# Action item:
Except for the pictures, retype the records that follow exactly.

# Input material:
::::::::::
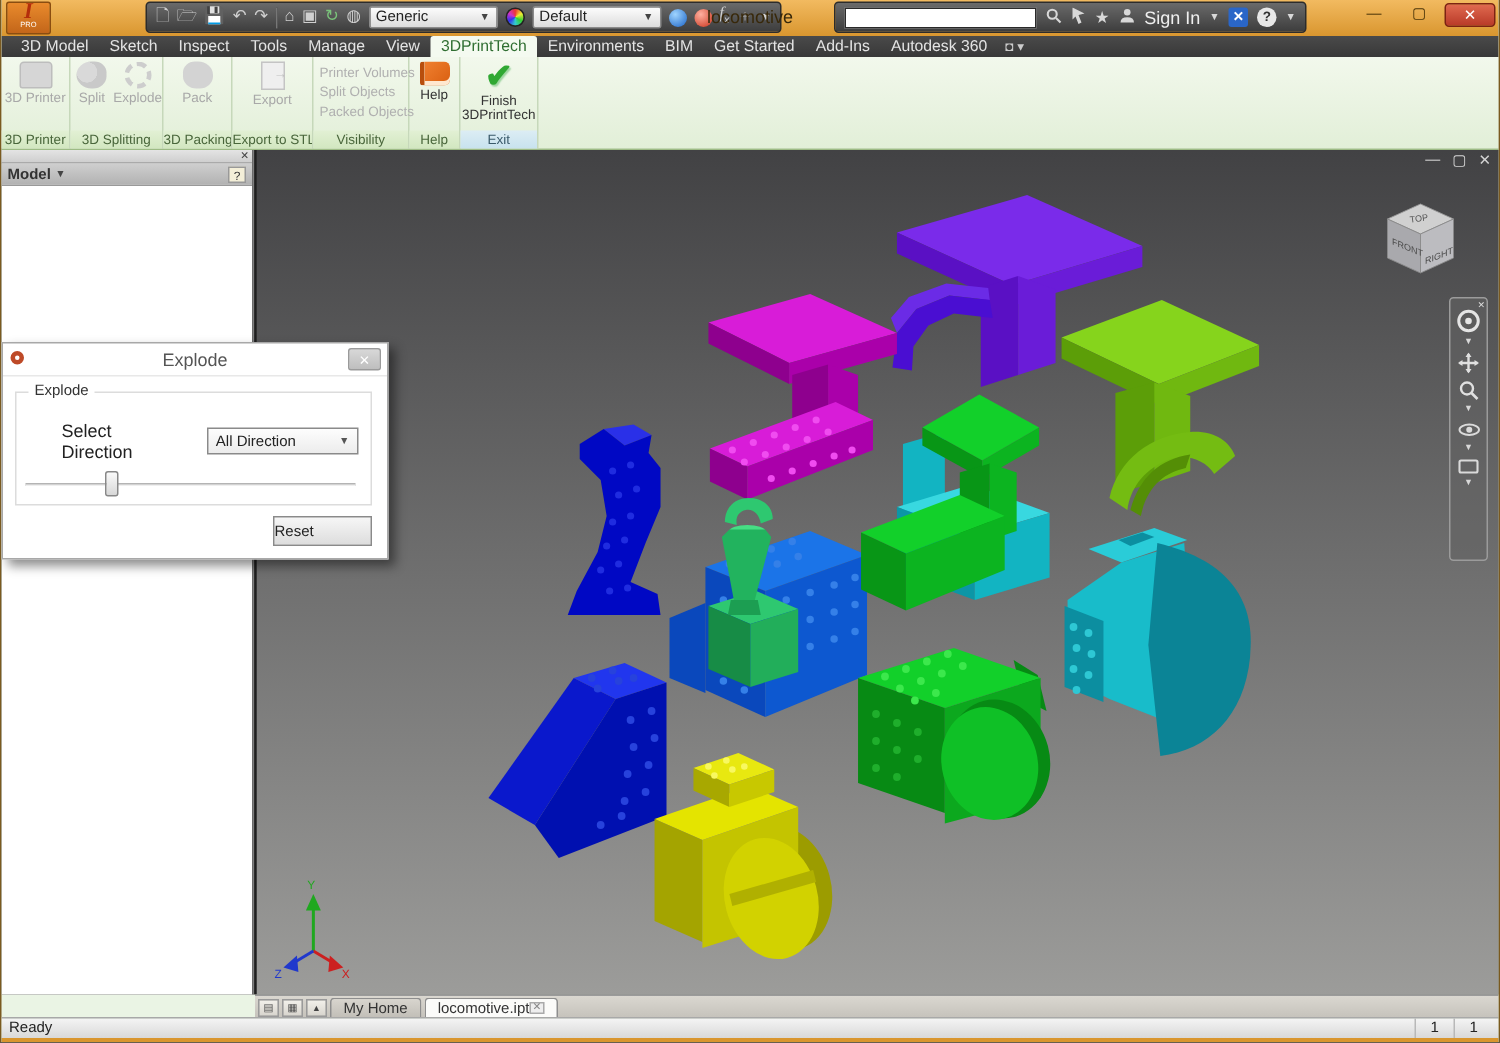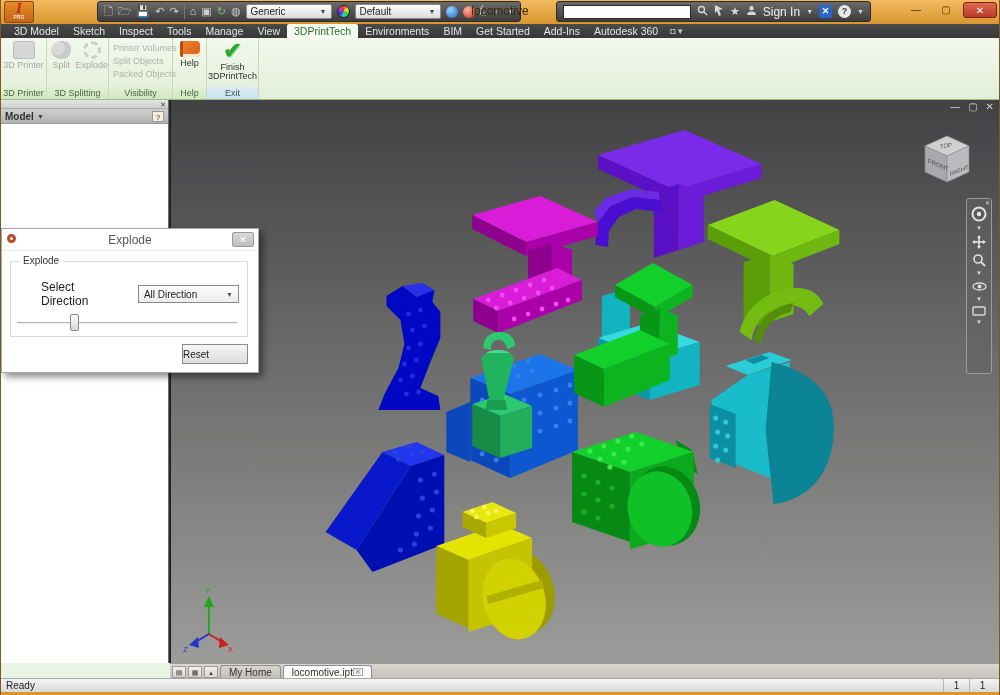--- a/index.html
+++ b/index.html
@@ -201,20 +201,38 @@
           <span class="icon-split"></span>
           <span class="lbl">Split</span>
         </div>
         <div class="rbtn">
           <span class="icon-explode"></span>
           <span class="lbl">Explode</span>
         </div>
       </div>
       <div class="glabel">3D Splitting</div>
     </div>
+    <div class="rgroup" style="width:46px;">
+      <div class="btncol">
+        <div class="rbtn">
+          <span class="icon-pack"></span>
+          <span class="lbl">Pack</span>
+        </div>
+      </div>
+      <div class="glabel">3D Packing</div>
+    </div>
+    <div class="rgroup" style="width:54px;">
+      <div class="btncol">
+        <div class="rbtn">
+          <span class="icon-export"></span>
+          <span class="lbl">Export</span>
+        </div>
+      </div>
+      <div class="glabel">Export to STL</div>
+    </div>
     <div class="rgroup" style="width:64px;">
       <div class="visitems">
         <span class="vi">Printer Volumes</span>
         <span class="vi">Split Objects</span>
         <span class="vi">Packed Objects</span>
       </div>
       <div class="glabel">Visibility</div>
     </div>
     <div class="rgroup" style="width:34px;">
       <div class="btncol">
::::::::::
# Answer section:
--- a/index.html
+++ b/index.html
@@ -201,20 +201,38 @@
           <span class="icon-split"></span>
           <span class="lbl">Split</span>
         </div>
         <div class="rbtn">
           <span class="icon-explode"></span>
           <span class="lbl">Explode</span>
         </div>
       </div>
       <div class="glabel">3D Splitting</div>
     </div>
+    <div class="rgroup" style="width:46px;">
+      <div class="btncol">
+        <div class="rbtn">
+          <span class="icon-pack"></span>
+          <span class="lbl">Pack</span>
+        </div>
+      </div>
+      <div class="glabel">3D Packing</div>
+    </div>
+    <div class="rgroup" style="width:54px;">
+      <div class="btncol">
+        <div class="rbtn">
+          <span class="icon-export"></span>
+          <span class="lbl">Export</span>
+        </div>
+      </div>
+      <div class="glabel">Export to STL</div>
+    </div>
     <div class="rgroup" style="width:64px;">
       <div class="visitems">
         <span class="vi">Printer Volumes</span>
         <span class="vi">Split Objects</span>
         <span class="vi">Packed Objects</span>
       </div>
       <div class="glabel">Visibility</div>
     </div>
     <div class="rgroup" style="width:34px;">
       <div class="btncol">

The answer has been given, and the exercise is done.